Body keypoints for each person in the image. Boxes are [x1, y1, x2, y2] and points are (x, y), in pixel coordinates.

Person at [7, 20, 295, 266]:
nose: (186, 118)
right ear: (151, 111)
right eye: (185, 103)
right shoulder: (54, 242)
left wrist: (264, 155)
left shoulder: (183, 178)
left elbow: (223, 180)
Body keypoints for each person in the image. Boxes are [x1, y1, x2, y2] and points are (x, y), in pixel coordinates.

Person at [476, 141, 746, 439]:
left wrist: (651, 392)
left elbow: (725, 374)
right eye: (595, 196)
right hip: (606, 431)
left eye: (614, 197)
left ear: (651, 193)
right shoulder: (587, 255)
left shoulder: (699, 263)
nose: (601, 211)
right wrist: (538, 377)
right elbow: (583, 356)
==
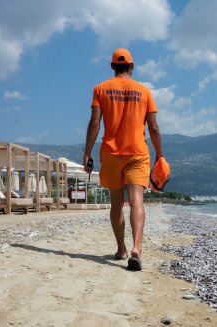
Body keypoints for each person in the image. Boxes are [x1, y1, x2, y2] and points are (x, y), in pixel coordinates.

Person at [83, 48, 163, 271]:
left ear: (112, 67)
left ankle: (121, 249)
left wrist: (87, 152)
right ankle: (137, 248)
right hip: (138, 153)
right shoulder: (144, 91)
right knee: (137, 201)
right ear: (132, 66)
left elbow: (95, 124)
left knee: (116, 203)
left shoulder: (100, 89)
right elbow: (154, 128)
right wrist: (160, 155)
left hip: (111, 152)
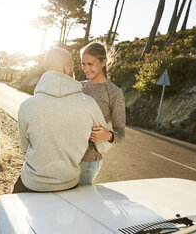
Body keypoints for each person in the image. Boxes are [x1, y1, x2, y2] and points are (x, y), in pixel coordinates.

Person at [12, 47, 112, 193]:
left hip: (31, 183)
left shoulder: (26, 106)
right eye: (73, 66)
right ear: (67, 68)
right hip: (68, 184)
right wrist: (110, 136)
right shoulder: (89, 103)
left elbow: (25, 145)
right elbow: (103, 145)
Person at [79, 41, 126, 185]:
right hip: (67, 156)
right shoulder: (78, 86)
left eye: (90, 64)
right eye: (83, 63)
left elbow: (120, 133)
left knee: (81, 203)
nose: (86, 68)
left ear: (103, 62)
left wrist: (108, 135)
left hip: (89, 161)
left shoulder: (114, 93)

Prompt:
Copy nothing but the lines above that run from the one with "left knee: (116, 203)" to the one with "left shoulder: (114, 93)", ends included; pictures stay out.

Reply:
left knee: (116, 203)
left shoulder: (100, 89)
right elbow: (154, 128)
right wrist: (160, 155)
left hip: (111, 152)
Body keypoints for each person in the image. Boxes are [x1, y1, x2, y2] and points are (x, y), in pixel coordinates.

Person at [12, 47, 112, 193]:
left hip: (31, 183)
left shoulder: (26, 106)
right eye: (73, 66)
right ear: (67, 68)
right hip: (68, 184)
right wrist: (110, 136)
right shoulder: (89, 103)
left elbow: (25, 145)
right elbow: (103, 145)
Person at [79, 41, 126, 185]:
right hip: (67, 156)
right shoulder: (78, 86)
left eye: (90, 64)
right eye: (83, 63)
left elbow: (120, 133)
left knee: (81, 203)
nose: (86, 68)
left ear: (103, 62)
left wrist: (108, 135)
left hip: (89, 161)
left shoulder: (114, 93)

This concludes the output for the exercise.